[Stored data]
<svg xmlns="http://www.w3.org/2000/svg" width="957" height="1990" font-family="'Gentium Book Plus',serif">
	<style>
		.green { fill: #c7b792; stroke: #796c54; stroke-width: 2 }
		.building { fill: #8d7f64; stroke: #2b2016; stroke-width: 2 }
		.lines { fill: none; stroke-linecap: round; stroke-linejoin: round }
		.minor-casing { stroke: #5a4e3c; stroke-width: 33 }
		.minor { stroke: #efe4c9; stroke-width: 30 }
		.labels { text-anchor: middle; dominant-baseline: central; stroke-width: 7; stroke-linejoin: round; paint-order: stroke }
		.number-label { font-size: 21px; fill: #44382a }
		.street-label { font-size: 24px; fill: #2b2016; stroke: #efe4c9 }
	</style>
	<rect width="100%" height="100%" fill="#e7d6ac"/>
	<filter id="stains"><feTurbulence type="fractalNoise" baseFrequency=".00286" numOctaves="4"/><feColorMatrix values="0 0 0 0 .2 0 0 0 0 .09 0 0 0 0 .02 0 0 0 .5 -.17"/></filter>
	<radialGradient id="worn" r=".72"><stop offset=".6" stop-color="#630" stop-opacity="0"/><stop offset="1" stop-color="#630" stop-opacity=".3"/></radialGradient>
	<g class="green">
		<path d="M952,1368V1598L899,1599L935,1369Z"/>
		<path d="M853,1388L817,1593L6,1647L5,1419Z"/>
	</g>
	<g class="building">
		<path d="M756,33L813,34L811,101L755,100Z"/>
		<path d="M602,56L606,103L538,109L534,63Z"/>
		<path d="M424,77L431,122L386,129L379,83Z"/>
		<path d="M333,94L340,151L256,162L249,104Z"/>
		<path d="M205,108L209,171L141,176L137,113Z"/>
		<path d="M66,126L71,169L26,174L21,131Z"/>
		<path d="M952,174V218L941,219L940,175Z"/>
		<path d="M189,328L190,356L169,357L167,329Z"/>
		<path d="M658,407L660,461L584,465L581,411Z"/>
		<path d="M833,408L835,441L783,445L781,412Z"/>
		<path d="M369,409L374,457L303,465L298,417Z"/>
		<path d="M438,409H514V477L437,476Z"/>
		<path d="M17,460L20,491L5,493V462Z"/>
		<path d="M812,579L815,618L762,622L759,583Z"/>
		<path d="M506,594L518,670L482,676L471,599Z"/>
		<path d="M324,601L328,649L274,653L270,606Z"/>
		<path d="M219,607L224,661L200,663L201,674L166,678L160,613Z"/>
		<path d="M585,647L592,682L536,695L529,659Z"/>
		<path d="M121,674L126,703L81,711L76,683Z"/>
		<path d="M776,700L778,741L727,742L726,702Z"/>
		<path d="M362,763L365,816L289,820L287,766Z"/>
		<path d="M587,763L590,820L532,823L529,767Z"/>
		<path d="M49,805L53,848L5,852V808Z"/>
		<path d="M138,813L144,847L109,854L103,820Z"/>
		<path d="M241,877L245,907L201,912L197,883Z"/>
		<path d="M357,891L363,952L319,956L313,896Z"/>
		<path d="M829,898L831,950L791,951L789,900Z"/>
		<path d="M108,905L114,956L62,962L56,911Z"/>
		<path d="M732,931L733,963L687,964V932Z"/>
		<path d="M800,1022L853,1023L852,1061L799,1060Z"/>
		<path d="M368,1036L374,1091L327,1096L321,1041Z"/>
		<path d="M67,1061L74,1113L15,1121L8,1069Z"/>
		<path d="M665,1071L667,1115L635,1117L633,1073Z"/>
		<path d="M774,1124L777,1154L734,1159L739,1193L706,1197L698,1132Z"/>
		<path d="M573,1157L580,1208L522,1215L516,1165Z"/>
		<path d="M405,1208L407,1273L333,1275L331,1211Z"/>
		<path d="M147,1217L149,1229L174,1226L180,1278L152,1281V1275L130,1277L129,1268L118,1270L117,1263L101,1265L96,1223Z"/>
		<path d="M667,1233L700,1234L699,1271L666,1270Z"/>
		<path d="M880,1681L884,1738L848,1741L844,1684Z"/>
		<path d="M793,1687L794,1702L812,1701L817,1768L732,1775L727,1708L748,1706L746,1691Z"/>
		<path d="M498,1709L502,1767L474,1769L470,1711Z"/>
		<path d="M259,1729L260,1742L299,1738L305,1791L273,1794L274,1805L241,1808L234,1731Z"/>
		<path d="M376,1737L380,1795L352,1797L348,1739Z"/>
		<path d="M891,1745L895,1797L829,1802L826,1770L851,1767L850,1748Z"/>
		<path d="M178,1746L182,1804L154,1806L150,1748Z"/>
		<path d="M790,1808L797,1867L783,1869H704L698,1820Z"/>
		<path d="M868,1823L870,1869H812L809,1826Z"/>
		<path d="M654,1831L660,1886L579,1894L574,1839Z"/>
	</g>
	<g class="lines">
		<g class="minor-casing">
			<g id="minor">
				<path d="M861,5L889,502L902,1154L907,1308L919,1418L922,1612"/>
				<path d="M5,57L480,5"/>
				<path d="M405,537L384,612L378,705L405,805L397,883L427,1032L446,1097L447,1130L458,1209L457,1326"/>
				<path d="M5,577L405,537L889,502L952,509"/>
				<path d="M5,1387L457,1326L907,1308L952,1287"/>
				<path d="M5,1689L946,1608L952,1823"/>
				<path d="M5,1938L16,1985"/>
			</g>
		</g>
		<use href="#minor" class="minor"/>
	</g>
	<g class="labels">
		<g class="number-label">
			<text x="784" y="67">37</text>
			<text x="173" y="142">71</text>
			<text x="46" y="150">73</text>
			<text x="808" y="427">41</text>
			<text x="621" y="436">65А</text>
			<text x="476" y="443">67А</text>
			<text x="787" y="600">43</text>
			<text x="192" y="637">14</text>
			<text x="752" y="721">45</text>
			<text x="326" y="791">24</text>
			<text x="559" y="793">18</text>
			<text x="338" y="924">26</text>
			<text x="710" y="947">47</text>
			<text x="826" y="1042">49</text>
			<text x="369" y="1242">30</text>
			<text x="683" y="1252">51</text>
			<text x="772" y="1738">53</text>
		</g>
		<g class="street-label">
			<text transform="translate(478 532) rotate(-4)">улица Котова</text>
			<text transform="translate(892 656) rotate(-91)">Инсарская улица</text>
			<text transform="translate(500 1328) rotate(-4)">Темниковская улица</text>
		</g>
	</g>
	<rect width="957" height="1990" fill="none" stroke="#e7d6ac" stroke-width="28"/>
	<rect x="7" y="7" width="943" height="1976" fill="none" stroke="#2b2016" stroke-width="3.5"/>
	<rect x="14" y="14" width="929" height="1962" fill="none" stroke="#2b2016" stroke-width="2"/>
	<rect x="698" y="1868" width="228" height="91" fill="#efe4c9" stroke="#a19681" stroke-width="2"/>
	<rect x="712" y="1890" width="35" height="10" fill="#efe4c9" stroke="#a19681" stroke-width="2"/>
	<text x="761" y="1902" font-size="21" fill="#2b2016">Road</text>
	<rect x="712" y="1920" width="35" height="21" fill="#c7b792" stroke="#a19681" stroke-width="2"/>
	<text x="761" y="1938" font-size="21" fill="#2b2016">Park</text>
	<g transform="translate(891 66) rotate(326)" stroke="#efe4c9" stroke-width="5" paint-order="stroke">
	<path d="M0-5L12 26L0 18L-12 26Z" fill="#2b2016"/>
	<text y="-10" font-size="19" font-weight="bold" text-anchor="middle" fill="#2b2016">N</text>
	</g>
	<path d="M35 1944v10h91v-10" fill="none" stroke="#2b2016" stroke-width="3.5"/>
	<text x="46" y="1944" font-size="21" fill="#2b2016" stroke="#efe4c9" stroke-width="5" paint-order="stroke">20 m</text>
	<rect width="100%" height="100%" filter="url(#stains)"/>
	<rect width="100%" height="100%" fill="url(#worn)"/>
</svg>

◆ What is required: For each line above that holds the string "worn", provide a copy of that line.

◆ Answer:
	<radialGradient id="worn" r=".72"><stop offset=".6" stop-color="#630" stop-opacity="0"/><stop offset="1" stop-color="#630" stop-opacity=".3"/></radialGradient>
	<rect width="100%" height="100%" fill="url(#worn)"/>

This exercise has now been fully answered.